Lake Turkana (formerly Lake Rudolf) is situated in northern Kenya and extends into southern Ethiopia. Since the early part of the twentieth century, it has been known as an important source of terrestrial vertebrate fossils dating from the last 30 million years, but it was not until the 1960s that detailed studies were carried out both in the Ethiopian and Kenyan sediments. Between 1967 and 1976, the International Omo Expedition, which initially included French, American and Kenyan contingents, explored the southern Ethiopian Turkana Basin deposits. Richard Leakey coordinated the Kenyan expedition on behalf of his father, Louis Leakey.

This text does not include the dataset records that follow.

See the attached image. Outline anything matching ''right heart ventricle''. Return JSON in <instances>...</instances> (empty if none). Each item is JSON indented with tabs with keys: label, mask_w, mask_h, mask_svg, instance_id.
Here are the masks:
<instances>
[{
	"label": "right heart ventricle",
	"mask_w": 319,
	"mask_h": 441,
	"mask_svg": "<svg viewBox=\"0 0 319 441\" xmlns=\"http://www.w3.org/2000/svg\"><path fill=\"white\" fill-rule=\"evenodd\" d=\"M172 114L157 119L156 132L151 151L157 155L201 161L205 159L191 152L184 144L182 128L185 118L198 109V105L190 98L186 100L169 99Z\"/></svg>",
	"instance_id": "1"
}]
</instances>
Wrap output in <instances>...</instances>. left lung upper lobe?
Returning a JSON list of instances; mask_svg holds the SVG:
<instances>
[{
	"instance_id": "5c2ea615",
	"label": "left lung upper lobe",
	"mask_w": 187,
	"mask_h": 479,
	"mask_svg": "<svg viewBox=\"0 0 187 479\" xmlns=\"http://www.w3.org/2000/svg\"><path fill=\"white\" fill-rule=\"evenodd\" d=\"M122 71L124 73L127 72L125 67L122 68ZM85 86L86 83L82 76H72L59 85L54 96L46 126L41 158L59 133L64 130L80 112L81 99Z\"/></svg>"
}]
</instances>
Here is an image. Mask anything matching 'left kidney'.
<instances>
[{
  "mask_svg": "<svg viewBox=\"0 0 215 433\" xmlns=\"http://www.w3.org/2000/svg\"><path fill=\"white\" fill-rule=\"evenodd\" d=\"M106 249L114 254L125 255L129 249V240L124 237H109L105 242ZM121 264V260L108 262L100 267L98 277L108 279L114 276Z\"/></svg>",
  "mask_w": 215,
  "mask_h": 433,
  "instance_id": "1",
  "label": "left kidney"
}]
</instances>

While Richard Leakey was flying back to the Omo River one day in 1967, his plane was diverted to the east side of Lake Turkana by storms. Richard noticed extensive exposures below him, of what appeared to be sedimentary rocks. This area had previously been mapped as volcanic basalts but the possible presence of sedimentary rocks led Richard to wonder if fossils might be found there. The following year he led the first expedition to prospect the Kenyan exposures on the lake’s north-eastern shores. Thus began a long and fruitful period of exploration and discovery under the auspices of the Koobi Fora Research Project.
Fieldwork has been conducted in the Kenyan portion of the Turkana Basin each year since 1968, with multidisciplinary teams from all over the world unearthing some of the most stunning finds in the field of human origins. Research on both shores has provided an exceptional depth of understanding of the past geological and paleoenvironmental history of the area in which so many dramatic steps in the human evolutionary story are documented.
The hominid fossil collection, which currently comprises several hundred specimens, including several exceptionally complete skulls and an almost complete skeleton, has put Kenya firmly on the map as a key contributor to human evolution studies. Much of the fossil evidence for human evolution between 7 and 1 million years, since the African ape and human lineages split, has been unearthed in the Turkana Basin. The hominins recovered demonstrate that our history includes at least four genera and seven species of early bipedal apes that are all implicated in the development of the only living bipedal ape, Homo sapiens.
With the establishment of TBI, the work of the last forty years is brought into the twenty-first century. TBI’s state-of-the-art research facilities will promote further discoveries, improving our understanding of prehistory and natural science.